Ja, das funktioniert, nur soll jetzt noch zudem der Prozess beendbar sein. getRuntime gibt aber natürlich den cmd-Process zurück...


----------



## thE_29 (17. Feb 2006)

Das komische ist, in Linux für symbolische links erhält man bei java.io.File.getCanoncialPath() den "richtigen" Pfad!

In Windows net!


Sonst hättest das so machen können!

Maybe gibts einen lnk Parser?? Bzw wenn man weiß wie es aufgebaut ist, isses eh leicht zum Auslesen!


----------



## norman (17. Feb 2006)

Gayson hat gesagt.:
			
		

> Die Verknüpfung wollte ich benutzen, um das Programm minimiert starten zu lassen.


das verstehe ich nicht ganz? gibst du in der Verknüpfung Parameter mit? das kannst du dann auch mit exec() machen..


----------



## thE_29 (17. Feb 2006)

Ne, aber die Verknüpfung gibt doch Parameter mit 

Klick Rechtsklick->Eigenschaften-> Ausführen als!

Dort steht der Parameter!

Dann kannst du gleich die exe mit dem parameter starten, ohne die Verknüpfung auszuführen!


----------



## Gayson (17. Feb 2006)

Mach mal rechtsklick auf eine Verküpfung, da siehst du, dass man diese durch eine Dropdownlist zum minimiert starten bringen, also leider nichts mit Parameter . Und selbst die würde mir nicht helfen, solang ich das Programm immer noch mit cmd /c start aufrufen muss...


----------



## norman (17. Feb 2006)

thE_29 hat gesagt.:
			
		

> Ne, aber die Verknüpfung gibt doch Parameter mit
> [....]
> Dann kannst du gleich die exe mit dem parameter starten, ohne die Verknüpfung auszuführen!

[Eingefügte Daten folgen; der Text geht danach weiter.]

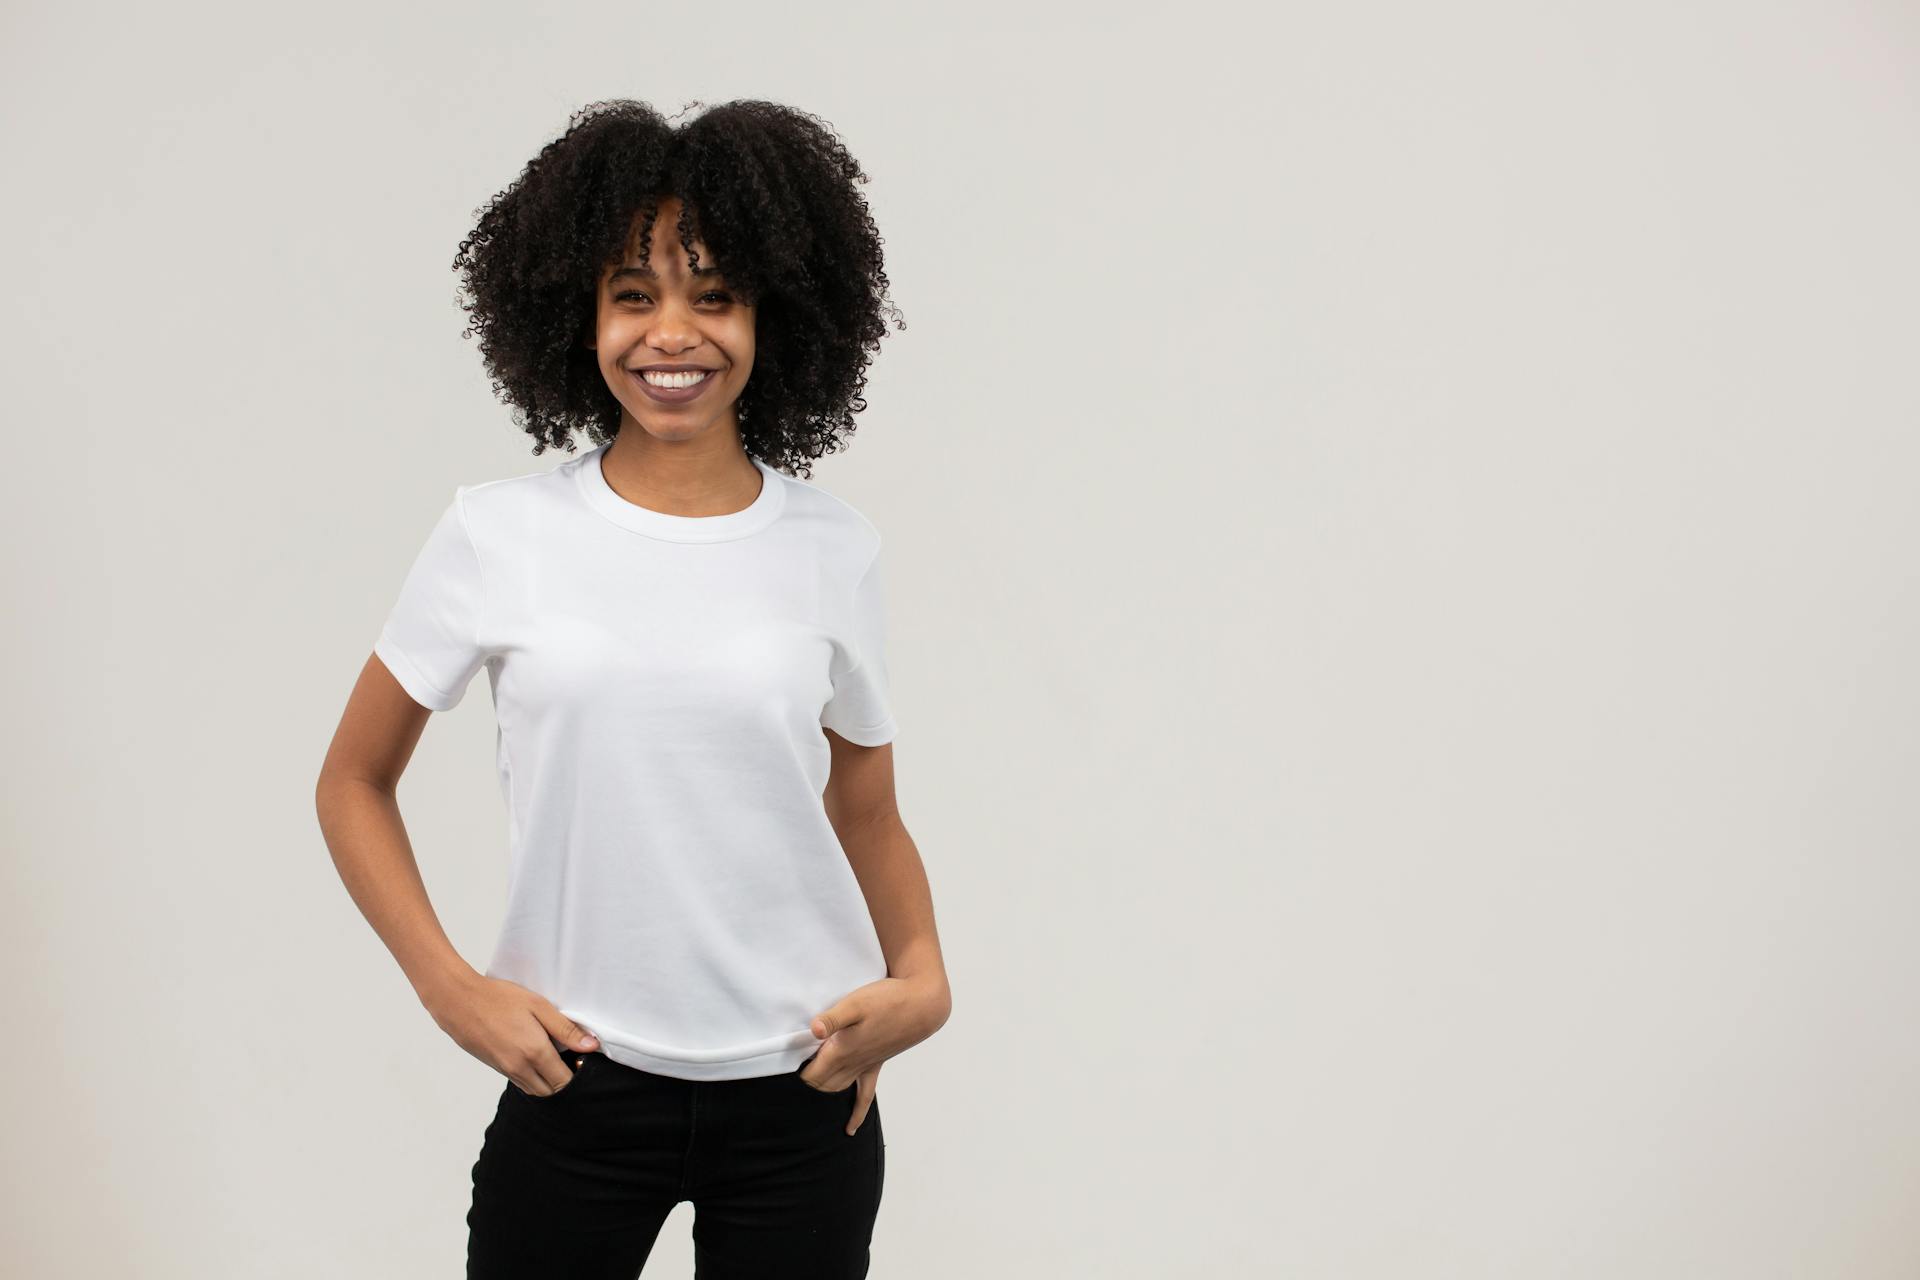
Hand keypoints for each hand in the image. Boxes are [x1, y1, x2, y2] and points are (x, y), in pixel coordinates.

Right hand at [422, 971, 600, 1096]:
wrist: (458, 1001)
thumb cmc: (498, 998)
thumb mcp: (538, 1006)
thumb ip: (566, 1029)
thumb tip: (591, 1046)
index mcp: (534, 1053)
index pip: (564, 1082)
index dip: (577, 1075)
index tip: (582, 1061)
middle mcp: (520, 1068)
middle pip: (550, 1092)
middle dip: (563, 1083)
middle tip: (571, 1060)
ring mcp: (505, 1070)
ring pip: (534, 1089)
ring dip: (547, 1082)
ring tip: (554, 1057)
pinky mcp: (495, 1068)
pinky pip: (520, 1082)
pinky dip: (532, 1078)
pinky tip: (534, 1057)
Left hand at [797, 974, 951, 1134]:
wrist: (921, 1005)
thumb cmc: (888, 1000)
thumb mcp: (856, 1002)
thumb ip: (833, 1018)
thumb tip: (814, 1029)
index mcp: (842, 1050)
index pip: (811, 1074)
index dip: (796, 1073)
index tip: (786, 1065)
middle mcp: (852, 1063)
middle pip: (820, 1085)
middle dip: (806, 1083)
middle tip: (794, 1072)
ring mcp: (865, 1066)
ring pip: (837, 1089)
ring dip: (822, 1092)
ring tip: (810, 1090)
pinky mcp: (876, 1064)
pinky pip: (865, 1096)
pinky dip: (856, 1113)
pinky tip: (850, 1129)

sagte ich nicht dasselbe? :shock:


----------



## Gayson (17. Feb 2006)

Finde kein "Ausführen als" in den Verknüpfungseigenschaften...


----------



## thE_29 (17. Feb 2006)

@gayson: Meinte Ziel!

@norman: Ja, nur ich habs erklärt wo man das findet


----------



## Gayson (17. Feb 2006)

Steht bei mir nicht da, nur das Verzeichnis des Ziels, keine Parameter...
Wie lautet bei dir denn der Parameter?


----------



## thE_29 (17. Feb 2006)

Zb, eine telnet Verknüpfung:

%windir%\System32\telnet.exe 192.168.199.10

Steht das bei Ziel!


Vielleicht gehts ja auch einfach wenn du die exe ausführst??

Denn wenn dort keine Parameter hinten stehen, dann hat die Verknüpfung auch keine und somit muss die exe die aufgerufen wird schon klein gestartet werden!


----------



## norman (17. Feb 2006)

ich denke er meint diese Auswahlmöglichkeit ..  ???:L


----------



## thE_29 (17. Feb 2006)

Aaaaaa......!


Mhmm... Na das is doof!


Via JNI gehts sicher...

Nur ohne...


Welches Programm willst den starten? Vielleicht hat es ja auch einen eigenen parameter für minimiert starten?


----------



## SamHotte (17. Feb 2006)

wenn du auf 'ner Kommandozeila mal "start /?" eintippst, bekommst du diverse Parameter angezeigt, auch "/MIN" - probier es doch mal damit.


----------



## Gayson (17. Feb 2006)

@ Norman: das ist ja genau, das was ich gemacht habe.
@ thE_29: z.B. einen Browser, IE oder Firefox
@ SamHotte: Überall, was mit start zu tun hat, komm ich an den Prozess nicht ran...


----------



## SamHotte (17. Feb 2006)

hmm. dann weiß ich leider auch nicht weiter, sorry!


----------



## thE_29 (20. Feb 2006)

Wieso das geht ja was Samhotte gesagt hat 


start /MIN C:\Programme\"Internet Explorer"\iexplore.exe 


startet minimiert!

Mitn FireFox gehts leider nicht!

start /MIN C:\Programme\"Mozilla Firefox"\FireFox.exe

Aber mit allen MS Programmen scheints zu klappen!


----------